## Calculus (3rd Edition)

The volume of the region is $\frac{4}{5}$.
Recall that the double integral defines the signed volume between the graph of $f\left( {x,y} \right)$ and the $xy$-plane. That is, $\mathop \smallint \limits_{}^{} \mathop \smallint \limits_{\cal D}^{} f\left( {x,y} \right){\rm{d}}A$. Referring to the figure attached, we see that the solid region lies over the domain ${\cal D}$, which is a vertically simple region. The left and right boundaries of ${\cal D}$ are $x=-1$ and $x=1$, respectively. Whereas, the lower and upper boundaries are $y=0$ and $y = 1 - {x^2}$, respectively.
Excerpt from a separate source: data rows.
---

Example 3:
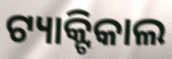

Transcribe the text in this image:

ଟ୍ୟାକ୍ଟିକାଲ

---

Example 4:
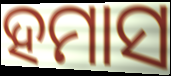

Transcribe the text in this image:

ହମାସ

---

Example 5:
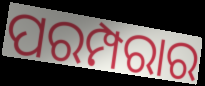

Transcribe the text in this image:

ପରମ୍ପରାର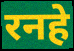
रनहेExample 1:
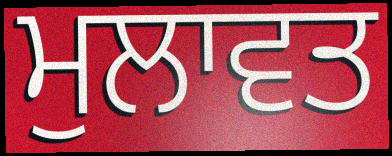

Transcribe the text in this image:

ਮੁਲਾਵਤ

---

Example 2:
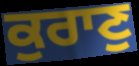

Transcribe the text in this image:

ਕੁਰਾਣੁ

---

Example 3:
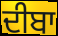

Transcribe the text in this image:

ਦੀਬਾ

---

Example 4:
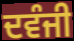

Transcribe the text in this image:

ਦਵੰਜੀ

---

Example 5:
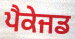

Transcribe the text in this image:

ਪੈਕੇਜਡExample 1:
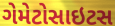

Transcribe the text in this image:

ગેમેટોસાઇટસ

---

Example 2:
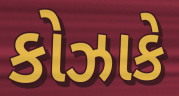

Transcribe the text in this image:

કોઝાકે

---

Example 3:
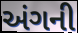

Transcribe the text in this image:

અંગની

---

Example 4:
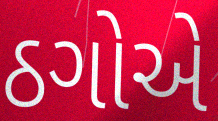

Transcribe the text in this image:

ઠગોએ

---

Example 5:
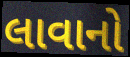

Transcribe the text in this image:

લાવાનો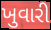
ખુવારી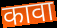
कावा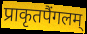
प्राकृतपैंगलम्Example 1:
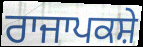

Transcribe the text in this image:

ਰਾਜਾਪਕਸ਼ੇ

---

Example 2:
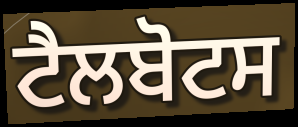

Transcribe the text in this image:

ਟੈਲਬੋਟਸ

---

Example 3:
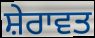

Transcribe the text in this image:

ਸ਼ੇਰਾਵਤ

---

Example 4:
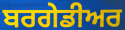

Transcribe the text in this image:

ਬਰਗੇਡੀਅਰ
Thus, the domain description of ${\cal D}$ is ${\cal D} = \left\{ {\left( {x,y} \right)| - 1 \le x \le 1,0 \le y \le 1 - {x^2}} \right\}$ From the figure attached, we see that the solid is bounded below by $z=1$ and bounded above by $z+y=2$. So, $z=2-y$. Thus, by Theorem 3, we have $f\left( {x,y} \right) = 2 - y - 1 = 1 - y$. We evaluate the volume of the solid as an iterated integral: $\mathop \smallint \limits_{}^{} \mathop \smallint \limits_{\cal D}^{} f\left( {x,y} \right){\rm{d}}A = \mathop \smallint \limits_{x = - 1}^1 \mathop \smallint \limits_{y = 0}^{1 - {x^2}} \left( {1 - y} \right){\rm{d}}y{\rm{d}}x$ $= \mathop \smallint \limits_{x = - 1}^1 \left( {\left( {y - \frac{1}{2}{y^2}} \right)|_{y = 0}^{1 - {x^2}}} \right){\rm{d}}x$ $= \mathop \smallint \limits_{x = - 1}^1 \left( {1 - {x^2} - \frac{1}{2}{{\left( {1 - {x^2}} \right)}^2}} \right){\rm{d}}x$ $= \mathop \smallint \limits_{x = - 1}^1 \left( {\frac{1}{2} - \frac{1}{2}{x^4}} \right){\rm{d}}x$ $= \left( {\left( {\frac{1}{2}x - \frac{1}{{10}}{x^5}} \right)|_{ - 1}^1} \right)$ $= \frac{1}{2} - \frac{1}{{10}} + \frac{1}{2} - \frac{1}{{10}}$ $= \frac{4}{5}$ So, the volume of the region is $\frac{4}{5}$.